The result for the Vogels (the couple is shown above in the early days of their collecting, and below around the time, or maybe a bit before, the original film was made), is that their mammoth, over-4,000-piece-collection is being shared -- 50 pieces to each of our 50 states -- which gives the film its subtitle). This of course takes a lot of planning and various configurations, and along the way we discover what happens when one of the institutions thus gifted suddenly goes bankrupt (this occurs in Las Vegas, where else?).

Aside from the art and what happens to it, the thing that will immediately grab most viewers upon seeing this sequel, is how much and how badly Herb Vogel, below, has deteriorated over a five-year period. He used to be a lot more talkative; now he seems to have clammed up. Well into his mid-to-late 80s, he still exhibits an occasional flash of dry wit.

Dorothy (above), 13 years Herb's junior, is also somewhat bent with age, but keeps things going via computer and travel to the various openings of their 50x50 exhibits. As in the earlier film, we again see a number of the artists whose work the Vogels collected, and hear what this has meant to them and their careers. (I think that's Richard Tuttle, below, with H & D).

For those folk who question the legitimacy of minimalist or conceptual art, the movie offers an occasional ah-hah! moment: the section on the art world's favorite Con Artist, Mark Kostabi, is one such. Even better is the scene in which Dorothy is checking to see if all the art work has been posted on a particular museum's web site, and she comes across something confusing: "Is that an empty box?" she asks. "No," comes the reply, "I think that's art."

Still, as Stephan Jost, Director, Honolulu Museum of Art, insists, one of the prime reasons for art is to provoke cul-tural change. "At their best," Jost tells us, "the works in this collection do provoke this change." The fact that it took two New York City civil servants -- he a postal worker, she a librarian -- to all by them-selves, with only their love of art and personal taste to guide them (and only one of their very middle-class salaries to do the purchasing!), put together an amazing collection like this, is the real and important point. Their story puts to shame (as so much else these days does, too) our wealthy and entitled class.

If this new film packs nowhere near the information or punch of the earlier one, we should not be surprised, as the major part of the story has already been told -- and very well. 50x50 is a kind of addendum, but it's one that all those who loved the original film will want to see.

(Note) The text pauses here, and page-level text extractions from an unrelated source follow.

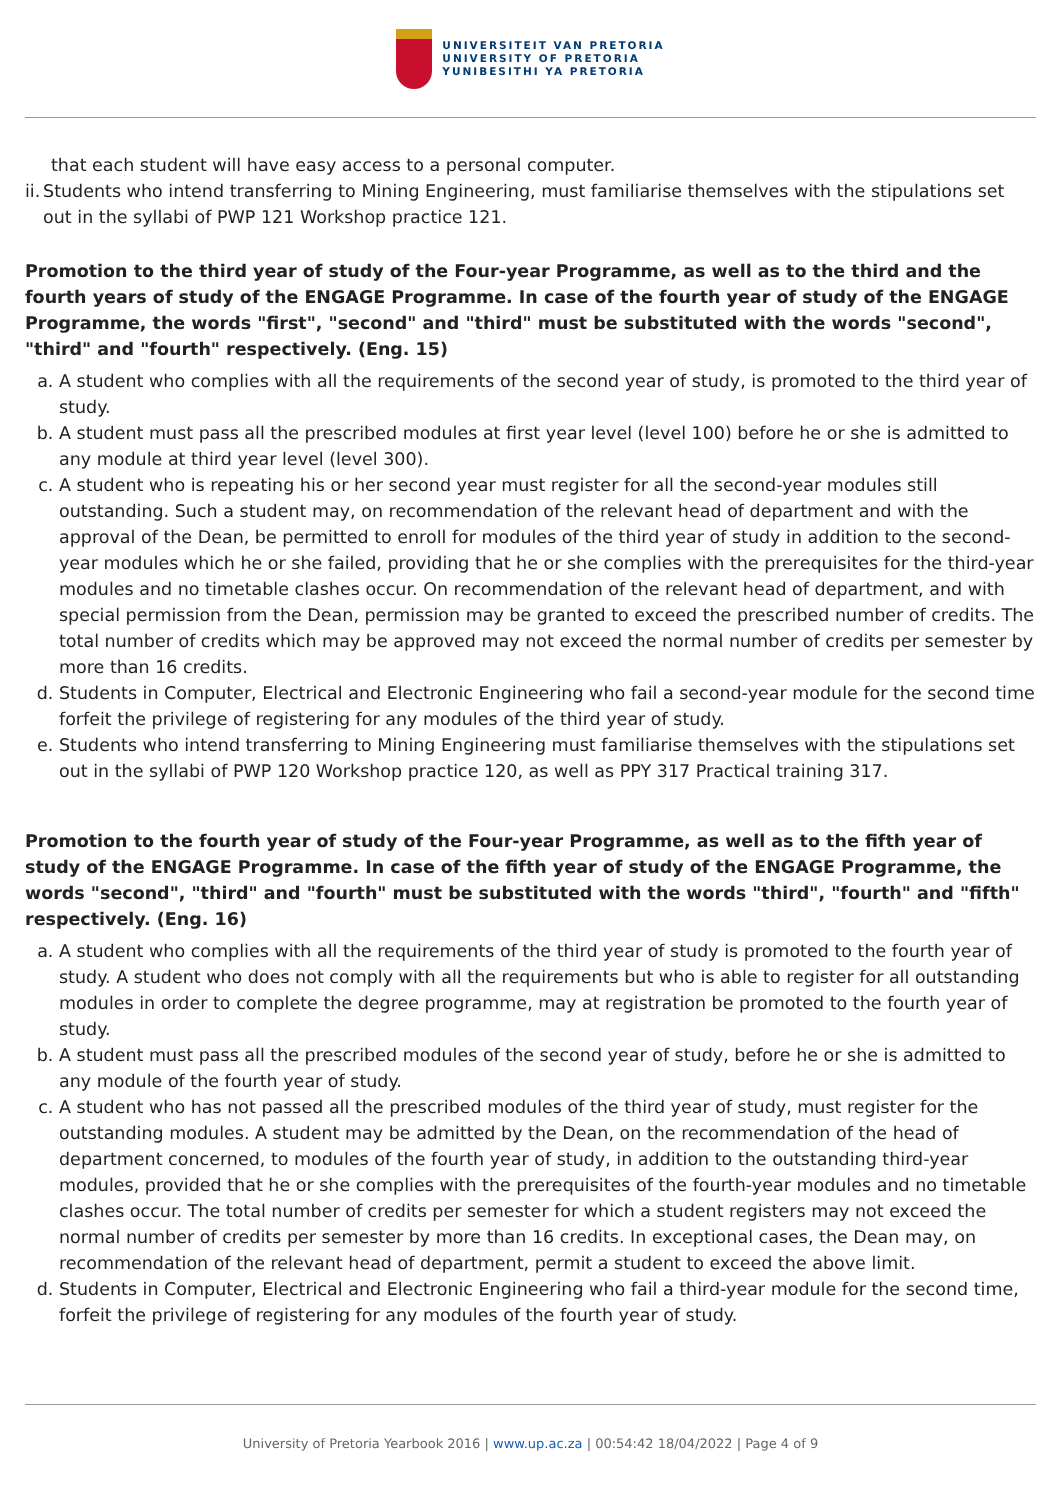UNIVERSITEIT VAN PRETORIA
UNIVERSITY OF PRETORIA
YUNIBESITHI YA PRETORIA
that each student will have easy access to a personal computer.
ii. Students who intend transferring to Mining Engineering, must familiarise themselves with the stipulations set out in the syllabi of PWP 121 Workshop practice 121.
Promotion to the third year of study of the Four-year Programme, as well as to the third and the fourth years of study of the ENGAGE Programme. In case of the fourth year of study of the ENGAGE Programme, the words "first", "second" and "third" must be substituted with the words "second", "third" and "fourth" respectively. (Eng. 15)
a. A student who complies with all the requirements of the second year of study, is promoted to the third year of study.
b. A student must pass all the prescribed modules at first year level (level 100) before he or she is admitted to any module at third year level (level 300).
c. A student who is repeating his or her second year must register for all the second-year modules still outstanding. Such a student may, on recommendation of the relevant head of department and with the approval of the Dean, be permitted to enroll for modules of the third year of study in addition to the second-year modules which he or she failed, providing that he or she complies with the prerequisites for the third-year modules and no timetable clashes occur. On recommendation of the relevant head of department, and with special permission from the Dean, permission may be granted to exceed the prescribed number of credits. The total number of credits which may be approved may not exceed the normal number of credits per semester by more than 16 credits.
d. Students in Computer, Electrical and Electronic Engineering who fail a second-year module for the second time forfeit the privilege of registering for any modules of the third year of study.
e. Students who intend transferring to Mining Engineering must familiarise themselves with the stipulations set out in the syllabi of PWP 120 Workshop practice 120, as well as PPY 317 Practical training 317.
Promotion to the fourth year of study of the Four-year Programme, as well as to the fifth year of study of the ENGAGE Programme. In case of the fifth year of study of the ENGAGE Programme, the words "second", "third" and "fourth" must be substituted with the words "third", "fourth" and "fifth" respectively. (Eng. 16)
a. A student who complies with all the requirements of the third year of study is promoted to the fourth year of study. A student who does not comply with all the requirements but who is able to register for all outstanding modules in order to complete the degree programme, may at registration be promoted to the fourth year of study.
b. A student must pass all the prescribed modules of the second year of study, before he or she is admitted to any module of the fourth year of study.
c. A student who has not passed all the prescribed modules of the third year of study, must register for the outstanding modules. A student may be admitted by the Dean, on the recommendation of the head of department concerned, to modules of the fourth year of study, in addition to the outstanding third-year modules, provided that he or she complies with the prerequisites of the fourth-year modules and no timetable clashes occur. The total number of credits per semester for which a student registers may not exceed the normal number of credits per semester by more than 16 credits. In exceptional cases, the Dean may, on recommendation of the relevant head of department, permit a student to exceed the above limit.
d. Students in Computer, Electrical and Electronic Engineering who fail a third-year module for the second time, forfeit the privilege of registering for any modules of the fourth year of study.
University of Pretoria Yearbook 2016 | www.up.ac.za | 00:54:42 18/04/2022 | Page 4 of 9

Herb and Dorothy: 50x50 -- from Fine Line Media and running 87 minutes -- opens this Friday, September 13th, in New York at the IFC Center. The film will then expand with a platform theatrical release to San Francisco, Berkley and Portland (OR) on 9/20, to the Los Angeles area on 9/27 and to the balance of the top 10 markets throughout October, before taking on additional markets nationwide. For a look at the complete list of playdates, cities and theaters, just click here.

2 comments:

Herb & Dorothy 50X50 said...

Thank you for this thorough and thoughtful post about our film! We're honored.

James van Maanen said...

And thank you for that nice comment! I'm sure there will be more good reviews, come your opening this Friday.